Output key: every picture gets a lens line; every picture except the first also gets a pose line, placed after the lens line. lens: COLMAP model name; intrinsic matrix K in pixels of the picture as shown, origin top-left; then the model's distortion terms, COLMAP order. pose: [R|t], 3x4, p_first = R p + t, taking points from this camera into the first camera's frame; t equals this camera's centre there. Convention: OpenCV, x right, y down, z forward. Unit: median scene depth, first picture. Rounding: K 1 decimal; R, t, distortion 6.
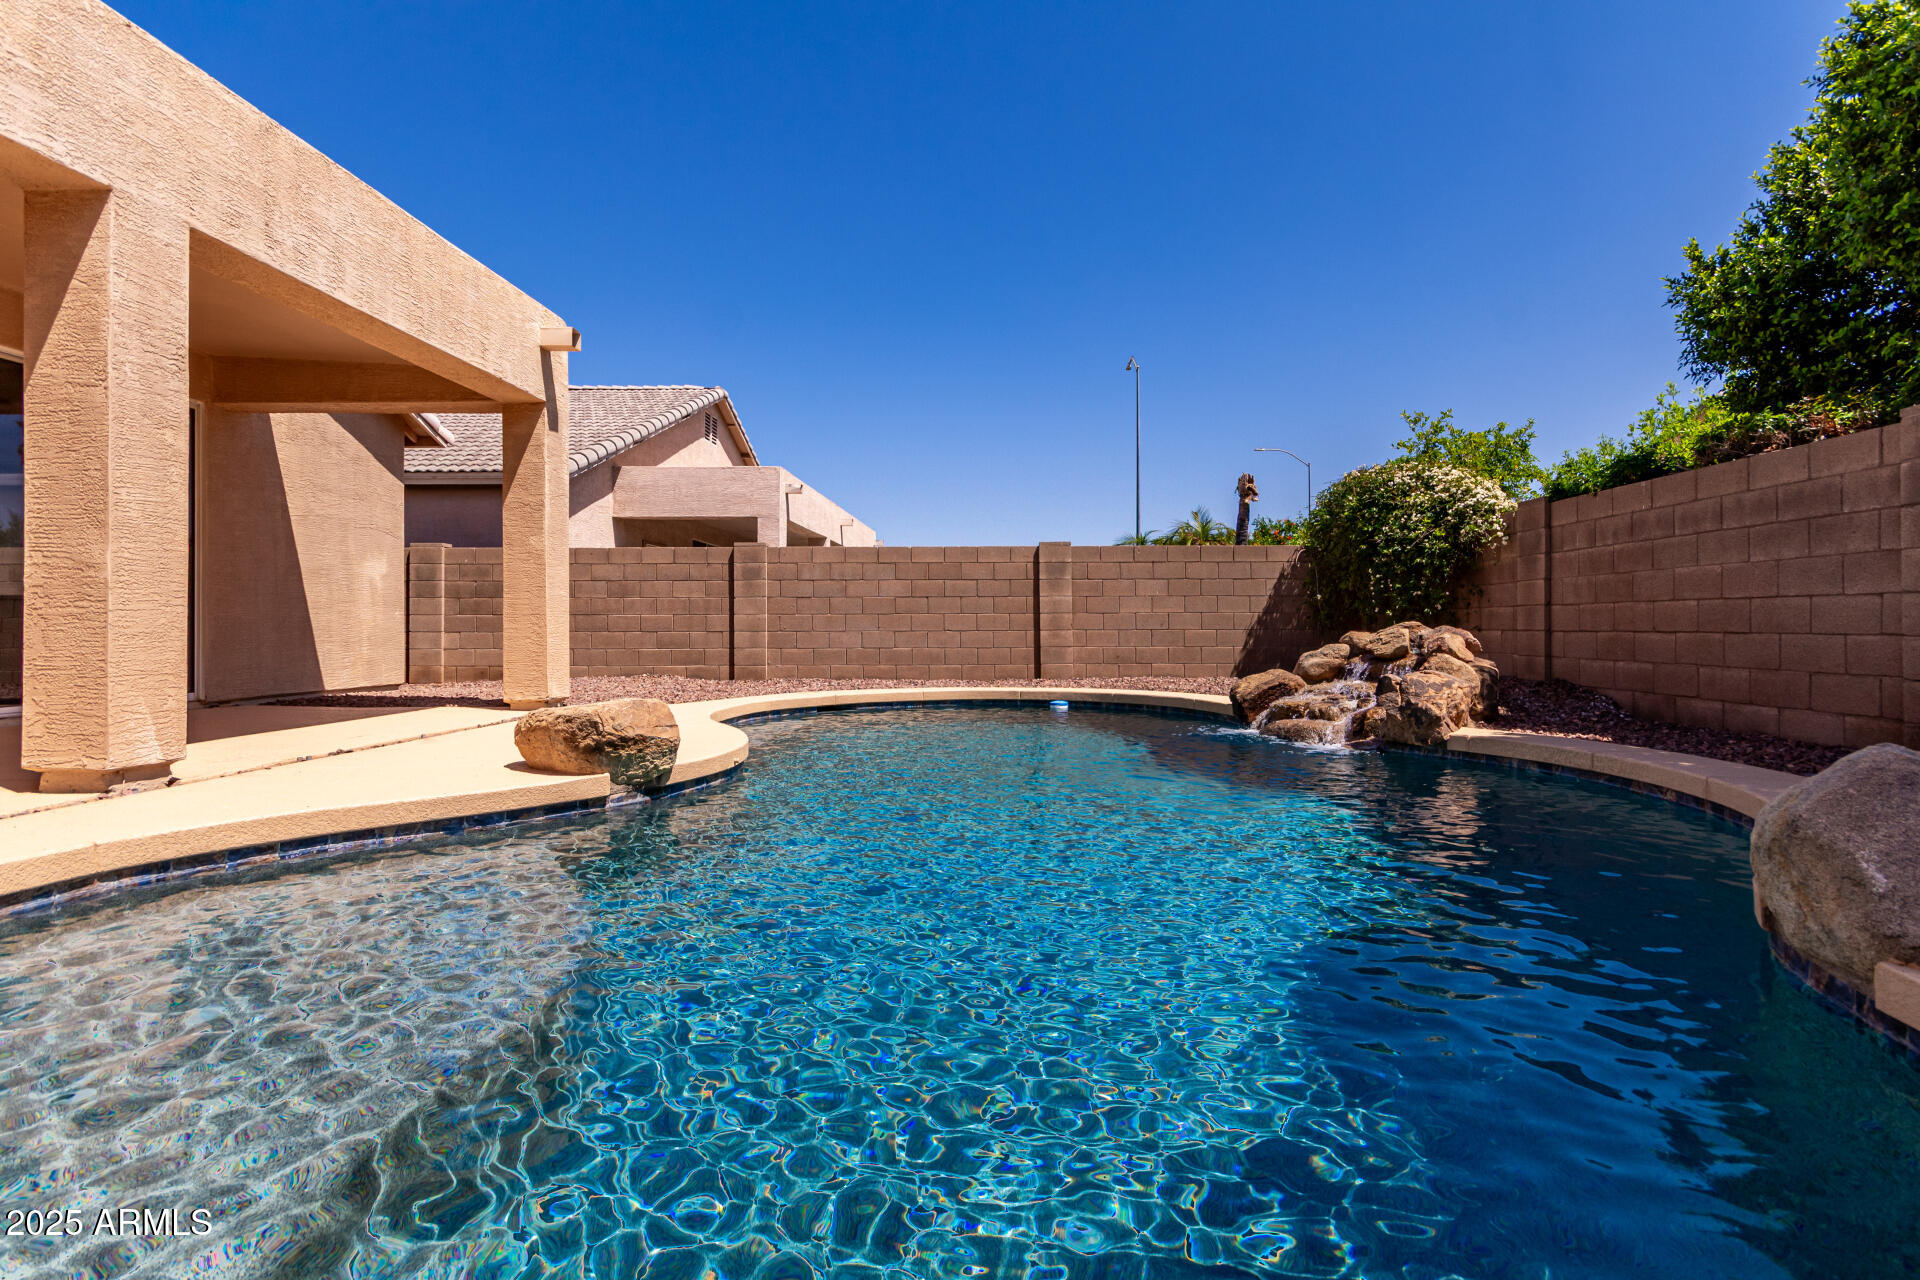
lens RADIAL K [[924.8, 0, 967.0], [0, 924.8, 607.7], [0, 0, 1]] dist [0.003707, 0.000440]
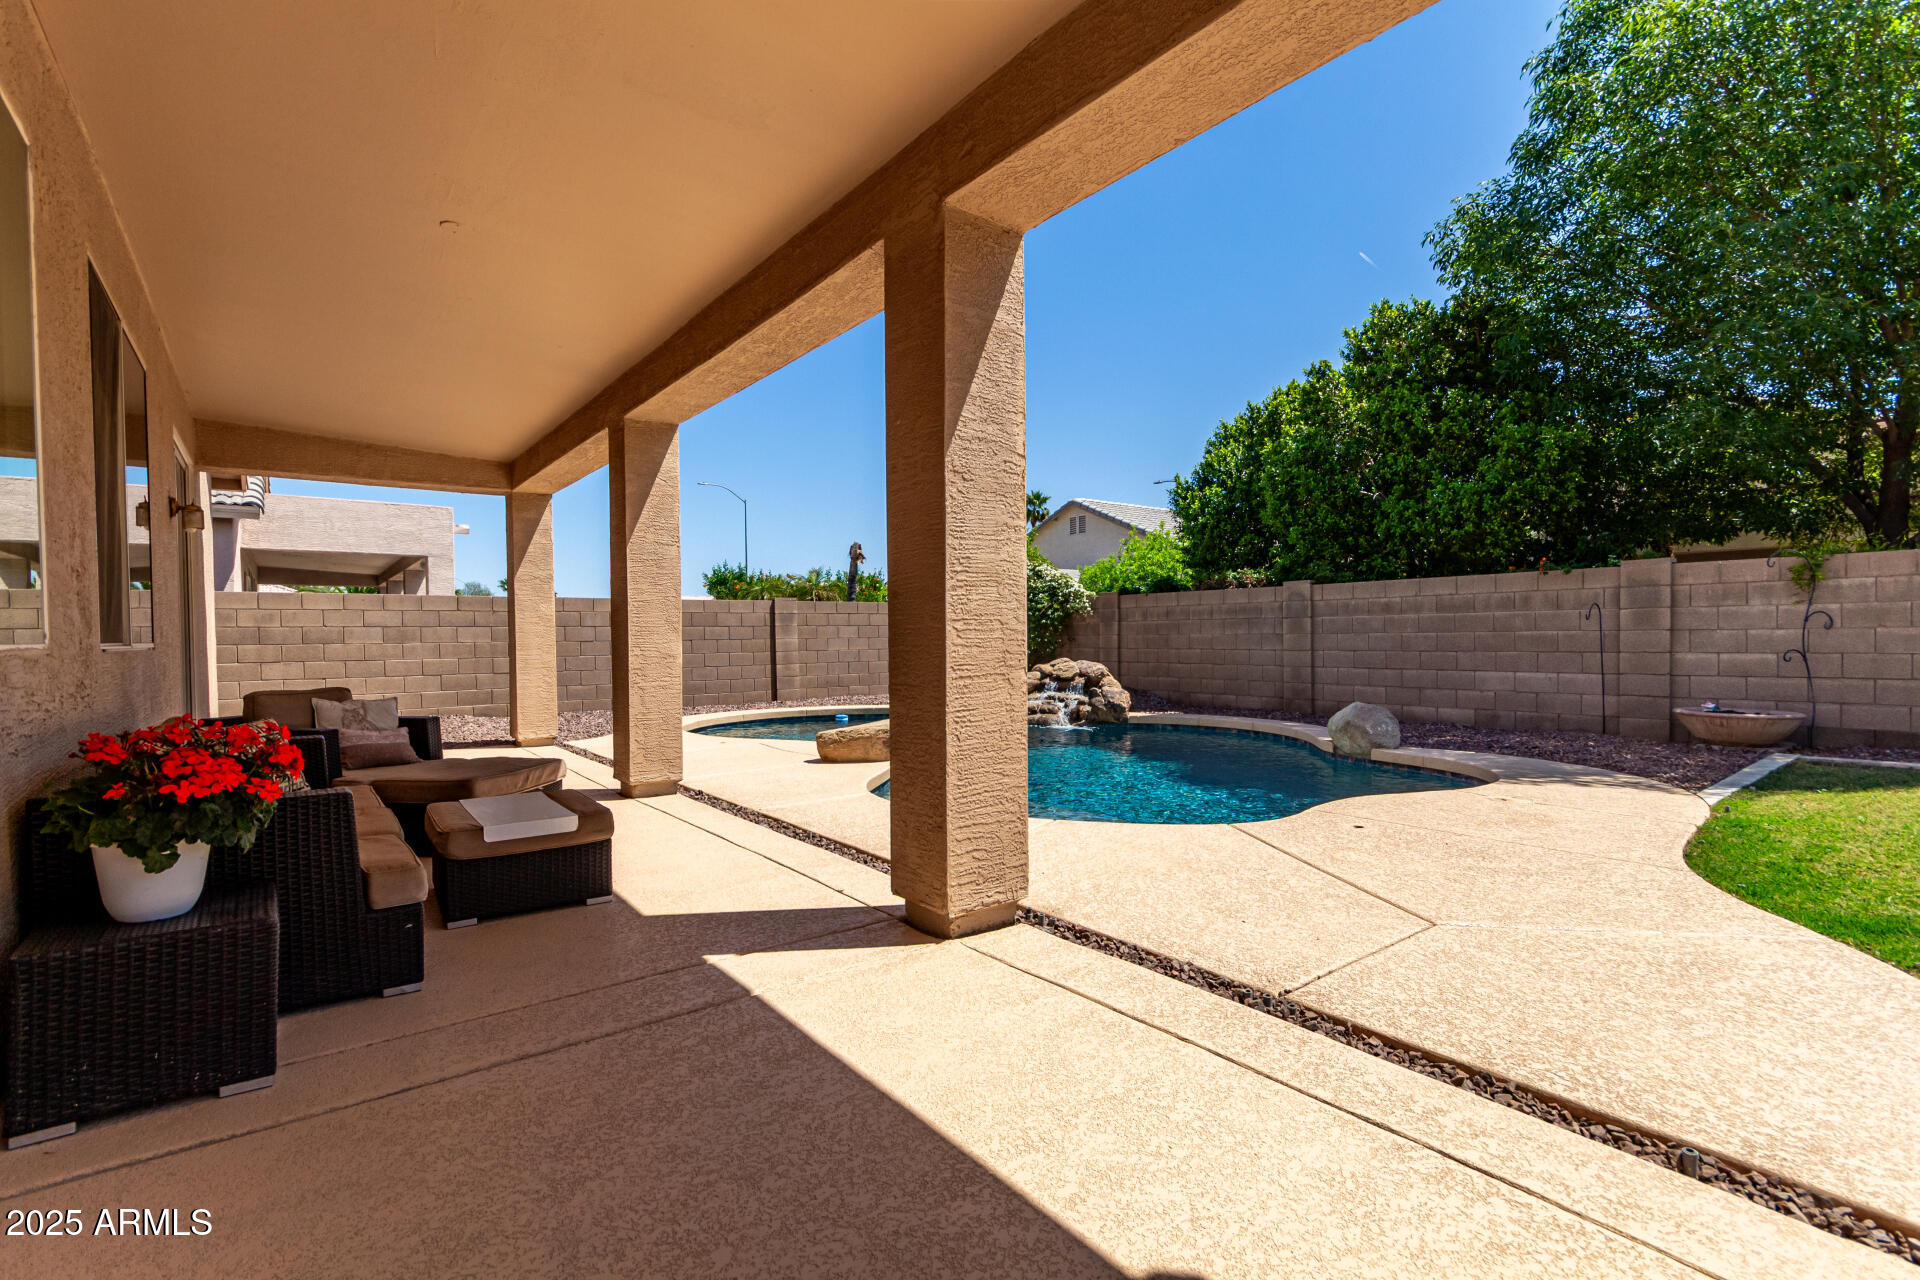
lens RADIAL K [[922.0, 0, 960.0], [0, 922.0, 640.0], [0, 0, 1]] dist [0.002618, 0.000263]
pose [[0.788452, -0.010115, 0.615013, -0.869248], [-0.001933, 0.999819, 0.018923, -0.059419], [-0.615093, -0.016109, 0.788290, -0.336592]]
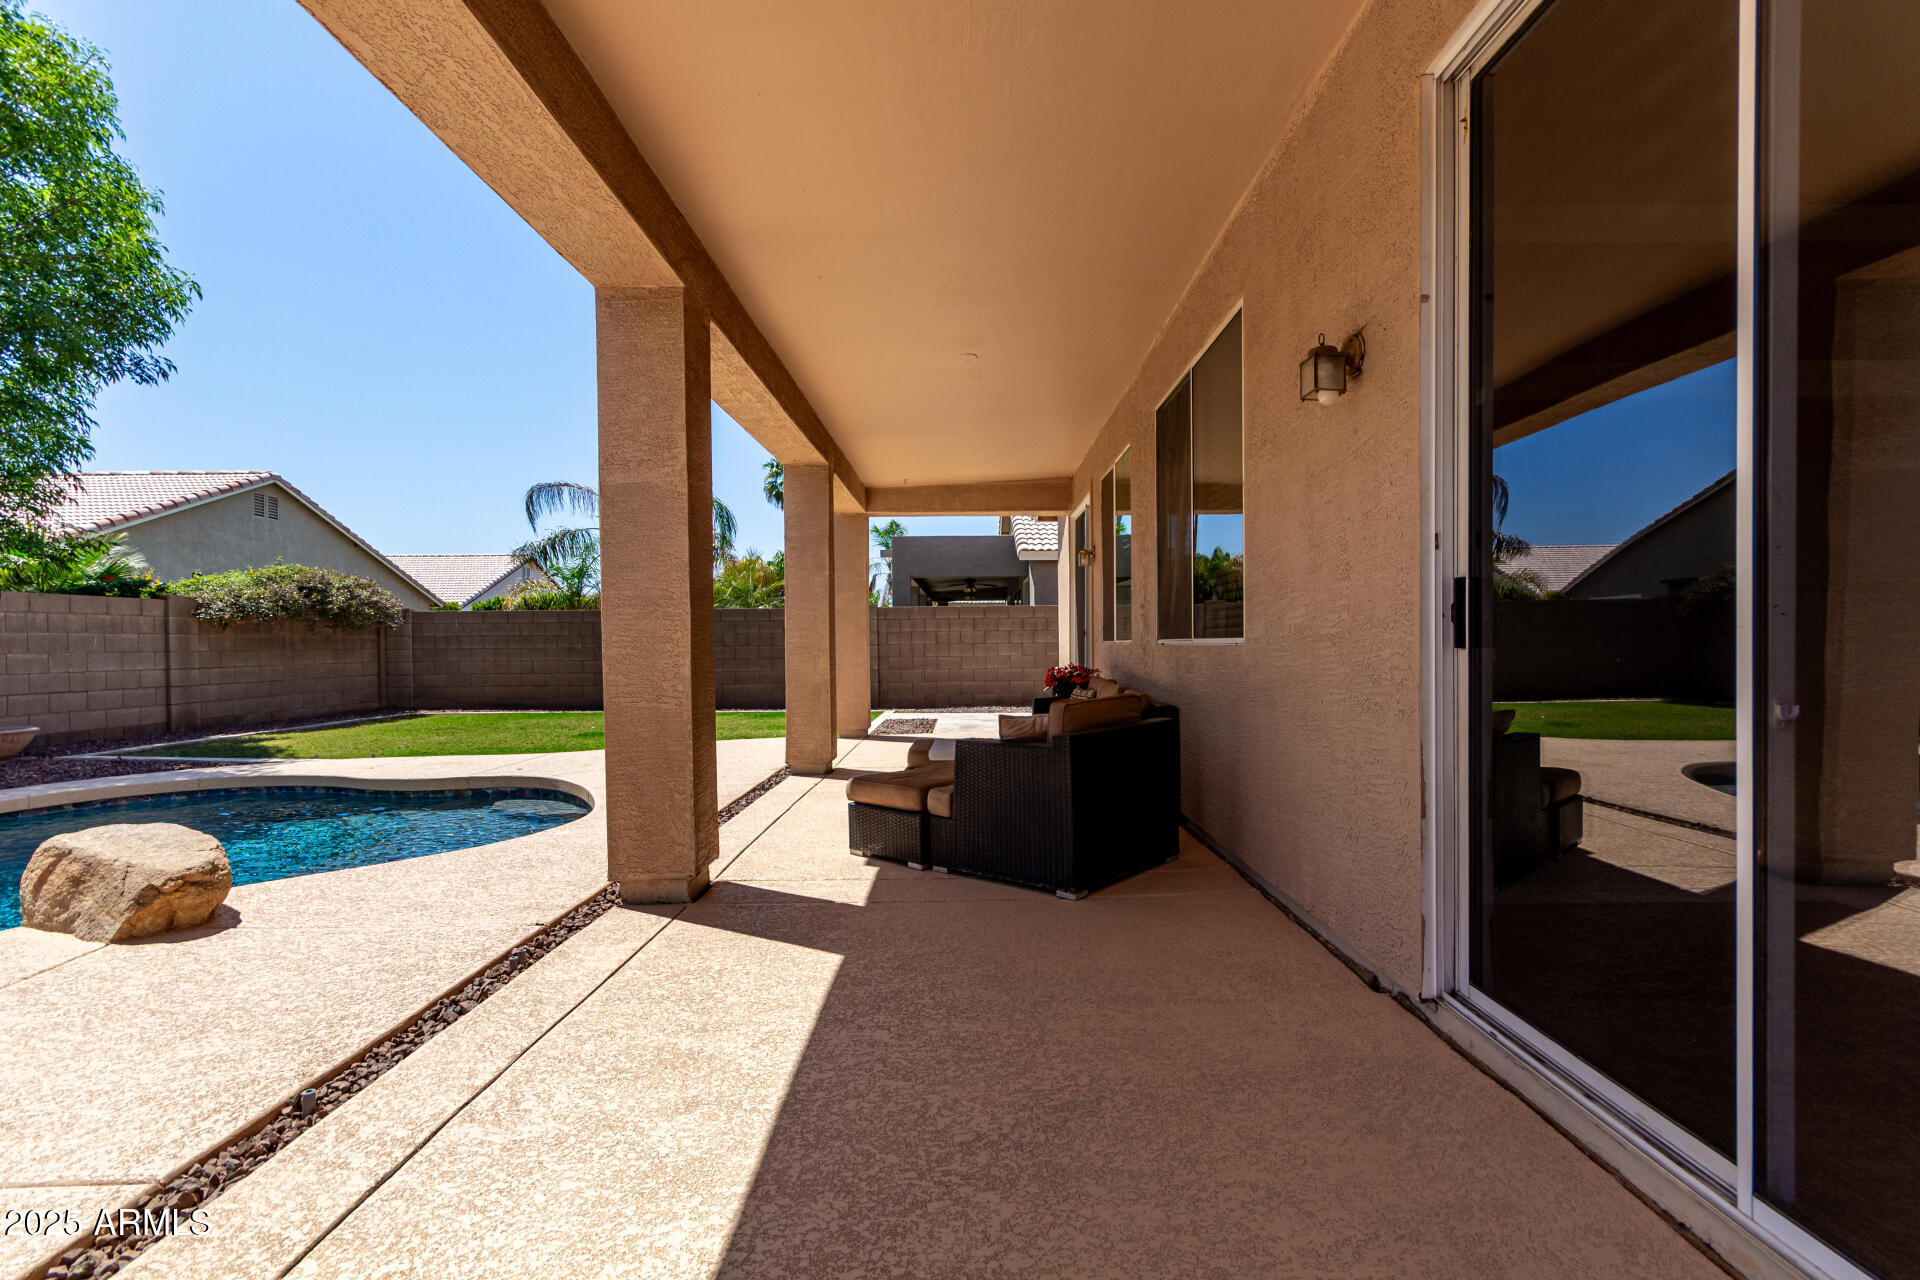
lens RADIAL K [[922.0, 0, 960.0], [0, 922.0, 640.0], [0, 0, 1]] dist [0.002618, 0.000263]
pose [[-0.999564, 0.015695, -0.025029, -0.660044], [0.016203, 0.999663, -0.020258, -0.026120], [0.024702, -0.020654, -0.999481, 1.206582]]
□ □ □ □ □ □ □
**Work required:** Omit every picture, and otherwise quote the entries exactly.

**The answer:**
Output key: every picture gets a lens line; every picture except the first also gets a pose line, placed after the lens line. lens: COLMAP model name; intrinsic matrix K in pixels of the picture as shown, origin top-left; then the model's distortion terms, COLMAP order. pose: [R|t], 3x4, p_first = R p + t, taking points from this camera into the first camera's frame; t equals this camera's centre there. Convention: OpenCV, x right, y down, z forward. Unit: median scene depth, first picture. Rounding: K 1 decimal; R, t, distortion 6.
lens RADIAL K [[924.8, 0, 967.0], [0, 924.8, 607.7], [0, 0, 1]] dist [0.003707, 0.000440]
lens RADIAL K [[922.0, 0, 960.0], [0, 922.0, 640.0], [0, 0, 1]] dist [0.002618, 0.000263]
pose [[0.788452, -0.010115, 0.615013, -0.869248], [-0.001933, 0.999819, 0.018923, -0.059419], [-0.615093, -0.016109, 0.788290, -0.336592]]
lens RADIAL K [[922.0, 0, 960.0], [0, 922.0, 640.0], [0, 0, 1]] dist [0.002618, 0.000263]
pose [[-0.999564, 0.015695, -0.025029, -0.660044], [0.016203, 0.999663, -0.020258, -0.026120], [0.024702, -0.020654, -0.999481, 1.206582]]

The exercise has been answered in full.